Pas d'accord à ce niveau-ci. Ce que tu appelles activités manuelles comprend probablement le jardinage, la peinture; ma sculpture, la construction, etc. Mais généralement, lorsqu'on parle de couture, de tricot, de crochet (qui, soyons d'accord, sont également des activités manuelles impliquant une certaine dextérité), on les associe généralement à une personne de sexe féminin. De ce côté-là, il existe un côté historique (les hommes au boulot, les femmes à la maison s'occupent des gosses et de la chaumière et, quand elles avaient du temps libre, elles tricotaient ce qu'elles pouvaient).

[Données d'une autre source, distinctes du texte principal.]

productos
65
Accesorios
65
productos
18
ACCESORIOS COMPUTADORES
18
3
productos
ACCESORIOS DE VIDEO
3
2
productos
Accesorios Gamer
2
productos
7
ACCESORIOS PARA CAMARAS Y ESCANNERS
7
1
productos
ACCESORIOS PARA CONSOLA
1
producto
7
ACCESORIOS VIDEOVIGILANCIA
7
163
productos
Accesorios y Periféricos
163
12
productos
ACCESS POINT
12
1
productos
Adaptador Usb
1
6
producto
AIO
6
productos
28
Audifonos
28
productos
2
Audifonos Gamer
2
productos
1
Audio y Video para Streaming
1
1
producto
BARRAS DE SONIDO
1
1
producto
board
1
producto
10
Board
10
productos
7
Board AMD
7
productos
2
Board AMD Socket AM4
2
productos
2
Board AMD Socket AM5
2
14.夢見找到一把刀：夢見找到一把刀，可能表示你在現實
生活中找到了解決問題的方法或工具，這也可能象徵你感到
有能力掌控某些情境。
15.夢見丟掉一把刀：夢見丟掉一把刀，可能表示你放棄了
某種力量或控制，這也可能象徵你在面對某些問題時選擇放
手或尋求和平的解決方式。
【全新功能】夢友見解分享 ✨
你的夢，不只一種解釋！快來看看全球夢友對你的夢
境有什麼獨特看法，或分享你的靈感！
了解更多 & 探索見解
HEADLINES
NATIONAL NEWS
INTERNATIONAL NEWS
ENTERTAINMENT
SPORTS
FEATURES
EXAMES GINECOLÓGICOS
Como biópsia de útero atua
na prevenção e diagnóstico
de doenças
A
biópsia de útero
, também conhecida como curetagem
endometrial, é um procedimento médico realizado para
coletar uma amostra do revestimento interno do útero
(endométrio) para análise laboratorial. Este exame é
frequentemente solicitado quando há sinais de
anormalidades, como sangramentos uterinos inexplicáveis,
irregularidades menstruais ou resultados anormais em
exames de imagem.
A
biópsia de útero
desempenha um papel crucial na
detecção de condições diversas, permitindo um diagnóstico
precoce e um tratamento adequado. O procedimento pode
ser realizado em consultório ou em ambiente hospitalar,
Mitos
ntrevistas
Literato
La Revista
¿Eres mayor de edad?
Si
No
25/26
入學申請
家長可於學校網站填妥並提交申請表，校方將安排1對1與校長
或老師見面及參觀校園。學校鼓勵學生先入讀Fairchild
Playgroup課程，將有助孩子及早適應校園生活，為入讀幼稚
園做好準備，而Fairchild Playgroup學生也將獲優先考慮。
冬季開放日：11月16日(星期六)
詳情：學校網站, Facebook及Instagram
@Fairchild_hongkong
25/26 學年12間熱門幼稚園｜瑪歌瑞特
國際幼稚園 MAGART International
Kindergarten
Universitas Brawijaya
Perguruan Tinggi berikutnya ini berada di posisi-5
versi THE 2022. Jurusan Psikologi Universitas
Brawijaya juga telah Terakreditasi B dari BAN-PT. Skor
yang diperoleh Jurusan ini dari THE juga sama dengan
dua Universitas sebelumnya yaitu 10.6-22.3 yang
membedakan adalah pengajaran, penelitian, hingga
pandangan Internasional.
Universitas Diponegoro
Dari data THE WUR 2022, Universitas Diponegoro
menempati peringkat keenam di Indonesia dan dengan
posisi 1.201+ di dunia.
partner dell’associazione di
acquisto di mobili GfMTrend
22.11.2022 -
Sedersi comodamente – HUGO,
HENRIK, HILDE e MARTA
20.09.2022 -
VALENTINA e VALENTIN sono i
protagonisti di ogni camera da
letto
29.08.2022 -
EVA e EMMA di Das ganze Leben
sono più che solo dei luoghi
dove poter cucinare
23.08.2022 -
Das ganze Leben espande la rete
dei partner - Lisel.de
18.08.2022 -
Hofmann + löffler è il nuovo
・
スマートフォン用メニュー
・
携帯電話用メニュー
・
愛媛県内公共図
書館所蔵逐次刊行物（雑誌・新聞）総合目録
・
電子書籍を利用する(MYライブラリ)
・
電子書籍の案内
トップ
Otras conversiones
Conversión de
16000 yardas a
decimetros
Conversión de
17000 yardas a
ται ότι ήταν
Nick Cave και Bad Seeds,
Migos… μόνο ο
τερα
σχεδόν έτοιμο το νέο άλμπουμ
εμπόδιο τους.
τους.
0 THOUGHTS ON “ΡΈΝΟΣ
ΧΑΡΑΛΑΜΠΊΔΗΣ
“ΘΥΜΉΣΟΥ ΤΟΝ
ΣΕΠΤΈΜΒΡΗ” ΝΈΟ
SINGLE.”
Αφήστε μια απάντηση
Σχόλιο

Mais le point de vue du manuel n'est pas le bon selon moi. Généralement, les femmes sont plus habiles de leurs doigts que les hommes. Donc pas convaincu

Voilà ce que je pense.
Si l'on réfléchi, pourquoi avons-nous commencé la magie? "Pour faire rêver les....". Non, je parle de tout au début. Pourquoi avons décidé qu'un jour on voulait apprendre un tour de magie?
Voici une explication (qui n'est sûrement pas unique) : l'envie de savoir.
Notre première boite de magie, on l'a eue vers 10-11-12 ans. Vous connaissez l'adage que l'on prophétise à cet âge-là : les filles sont souvent plus matures que les garçons. Lorsqu'une fille sera face à un magicien, elle aura probablement moins envie de vouloir savoir comment il fait (peut-être est-ce parce qu'elle est encore dans son monde de princesse) qu'un garçon. Elle sera émerveillée, lui sera curieux, voire jaloux de ce magicien qui fait rêver les filles et accomplit des miracles. Alors il voudra connaître les secrets et en apprendre davantage pour pouvoir épater la galerie (les copains, les parents, les filles), là où elle préfèrera se laisser porter par l'illusion.